Coca-Cola performed strongly on organic growth and operating margin in the third quarter, as revenue continues to be affected by headwinds from the company’s North American refranchising programme.
Net revenue of $9.01 billion was down 14.6% on the same period last year, but beat consensus estimates by around $240 million. Total unit case volume was stable, with slight growth in emerging and developing markets helping to offset poorer performance elsewhere.
As for the bottom-line, operating income was $2.12 billion – down 6.6% on last year – but operating margin improved considerably, gaining the equivalent of 4%. Organic revenue was up, too: growth of 4%, driven by a 3% improvement in pricing.
Coca-Cola’s chief executive officer, James Quincey, said: “I am encouraged with our progress and results in the quarter.

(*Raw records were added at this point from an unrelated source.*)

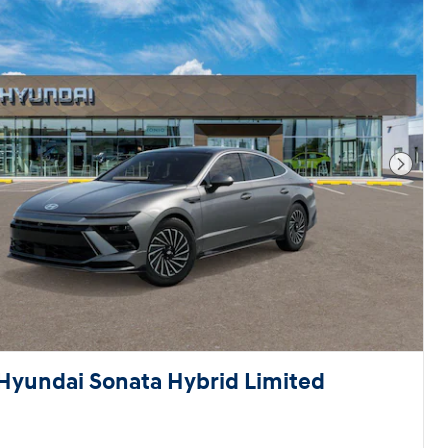
Next 
Hyundai Sonata Hybrid Limited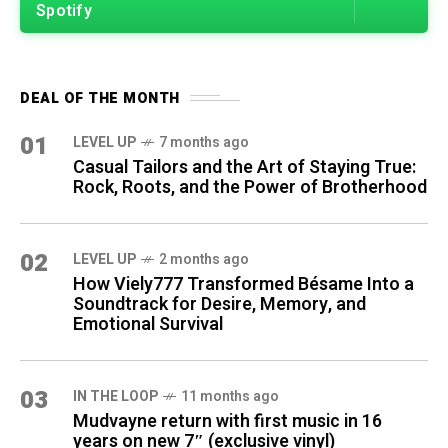
Spotify
DEAL OF THE MONTH
01
LEVEL UP
7 months ago
Casual Tailors and the Art of Staying True:
Rock, Roots, and the Power of Brotherhood
02
LEVEL UP
2 months ago
How Viely777 Transformed Bésame Into a
Soundtrack for Desire, Memory, and
Emotional Survival
03
IN THE LOOP
11 months ago
Mudvayne return with first music in 16
years on new 7″ (exclusive vinyl)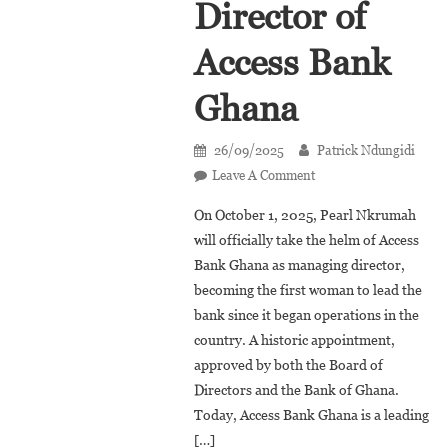
Director of
Access Bank
Ghana
26/09/2025
Patrick Ndungidi
On
Leave A Comment
Pearl
On October 1, 2025, Pearl Nkrumah
Nkrumah,
will officially take the helm of Access
New
Bank Ghana as managing director,
Managing
becoming the first woman to lead the
Director
Of
bank since it began operations in the
Access
country. A historic appointment,
Bank
approved by both the Board of
Ghana
Directors and the Bank of Ghana.
Today, Access Bank Ghana is a leading
[…]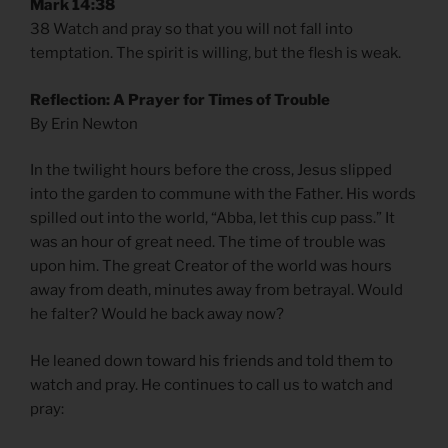
Mark 14:38
38 Watch and pray so that you will not fall into
temptation. The spirit is willing, but the flesh is weak.
Reflection: A Prayer for Times of Trouble
By Erin Newton
In the twilight hours before the cross, Jesus slipped
into the garden to commune with the Father. His words
spilled out into the world, “Abba, let this cup pass.” It
was an hour of great need. The time of trouble was
upon him. The great Creator of the world was hours
away from death, minutes away from betrayal. Would
he falter? Would he back away now?
He leaned down toward his friends and told them to
watch and pray. He continues to call us to watch and
pray: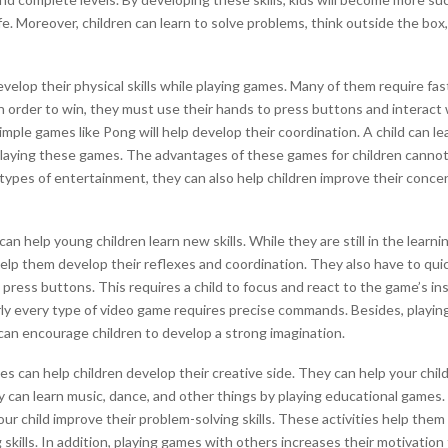
ife. Moreover, children can learn to solve problems, think outside the box
velop their physical skills while playing games. Many of them require fas
In order to win, they must use their hands to press buttons and interact
imple games like Pong will help develop their coordination. A child can l
playing these games. The advantages of these games for children cannot
 types of entertainment, they can also help children improve their concen
an help young children learn new skills. While they are still in the learni
lp them develop their reflexes and coordination. They also have to qui
ress buttons. This requires a child to focus and react to the game’s ins
ly every type of video game requires precise commands. Besides, playin
an encourage children to develop a strong imagination.
 can help children develop their creative side. They can help your chil
 can learn music, dance, and other things by playing educational game
our child improve their problem-solving skills. These activities help them
ng skills. In addition, playing games with others increases their motivation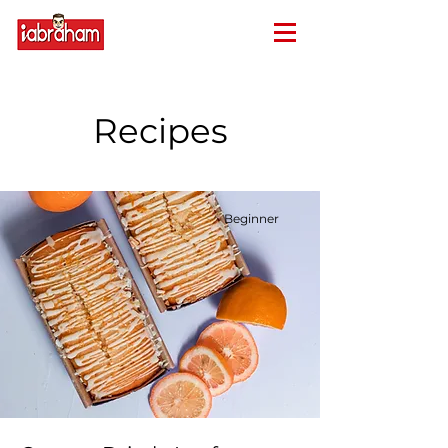
Recipes
Beginner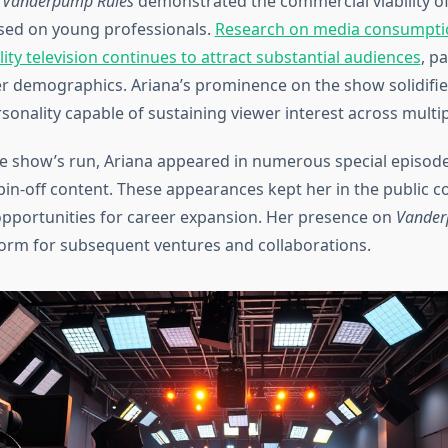
f
Vanderpump Rules
demonstrated the commercial viability of 
used on young professionals.
Research on media consumpti
ity television continues to attract substantial audiences
, pa
demographics. Ariana’s prominence on the show solidified
rsonality capable of sustaining viewer interest across multi
 show’s run, Ariana appeared in numerous special episode
spin-off content. These appearances kept her in the public 
pportunities for career expansion. Her presence on
Vander
form for subsequent ventures and collaborations.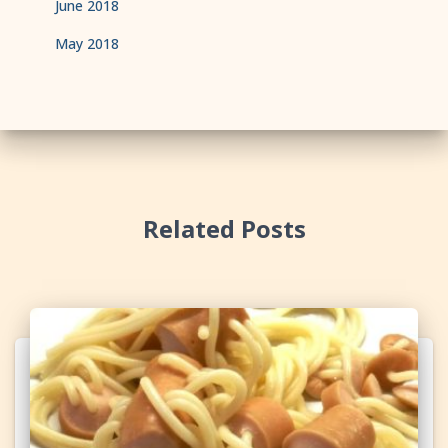
June 2018
May 2018
Related Posts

Our performance reflects the strength of an organisation that is focused on delivering against its financial commitments while also making substantial structural and cultural changes.”
The company expects to complete its North American refranchising effort by the end of this year, assigning any remaining company-owned bottling territory to new or existing partners. Earlier this week, Coca-Cola North America (CCNA) announced that president Sandy Douglas would retire at the start of next year, once the refranchising initiative is complete, with the current head of CCNA’s Minute Maid business set to replace him.
Nearly 80% of company-owned volume in the US has now been transferred to new ownership, with the remaining 20% expected to come in the next two months. In Africa, Coca-Cola reached a major milestone, agreeing conditions for the transferral of Anheuser-Busch’s 54.5% stake in Coca-Cola Beverages Africa.
But the measures have taken their toll, with massive year-to-date impairments from restructuring being reflected in Coke’s revenue.
EMEA: Volume growth and price mix growth were both up 1%, underlining strong concentrate sales growth in the Middle East & North Africa, outpacing concentrate sales performance in Western Europe. The company gained value share in juice, dairy and plant-based beverages, while there was high-single-digit growth in Coke’s Turkey, Caucusus and Central Asia unit, and mid-single-digit growth in Eastern Europe.
Latin America: Price mix growth of 10% was primarily driven by the Mexican market – though volume in Mexico declined 1%, affected by “cooler weather, higher amounts of rain, and a softening consumer environment”. Unit case volume for sparkling soft drinks declined in the mid-single digits, primarily due to Brazil and Venezuela, contributing to an overall high-single-digit decline in all of Brazil and central America.
North America: Price mix growth of 2% reflects the continued execution of the company’s disciplined occasion, brand, price and package strategy, as well as strong rate and mix growth in the foodservice and on-premise channel. Sparkling soft drinks price mix grew 3%. Unit case volume was even – including in sparkling soft drinks, where growth in Sprite was balanced by a comparable decline in Diet Coke.
Asia-Pacific: Price mix growth of 1% included a negative impact from geographic mix, which was driven by growth in India and China outpacing performance in Japan. Unit case volume growth of 3% was driven by low single-digit growth in the Greater China and Korea business unit and high single-digit growth in the India and Southwest Asia business unit. For the third quarter in a row, trademark Coca-Cola accounted for over half of the incremental volume growth in the operating segment, driven by strong performance of Coca-Cola in China.
Juices, dairy drinks and plant-based beverages performed well for Coke in a number of regions: the categories gained Coke share in Asia-Pacific and EMEA, and also recorded low-single-digit growth in Latin America. But carbonate sales managed to avoid further volume decline, meaning that the picture this quarter is less bleak than it could have been.
Coca-Cola’s juice, dairy drinks and plant-based beverages cluster saw 1% growth on a global basis – as did its tea and coffee products – but its water, enhanced water and sports drink offerings witnessed a 1% decline. In the US, Coke has launched a new sports drink as part of its Vitaminwater range, dubbed Vitaminwater Active, which it’s hoping will inspire athletic consumers in need of refuelling and rehydration.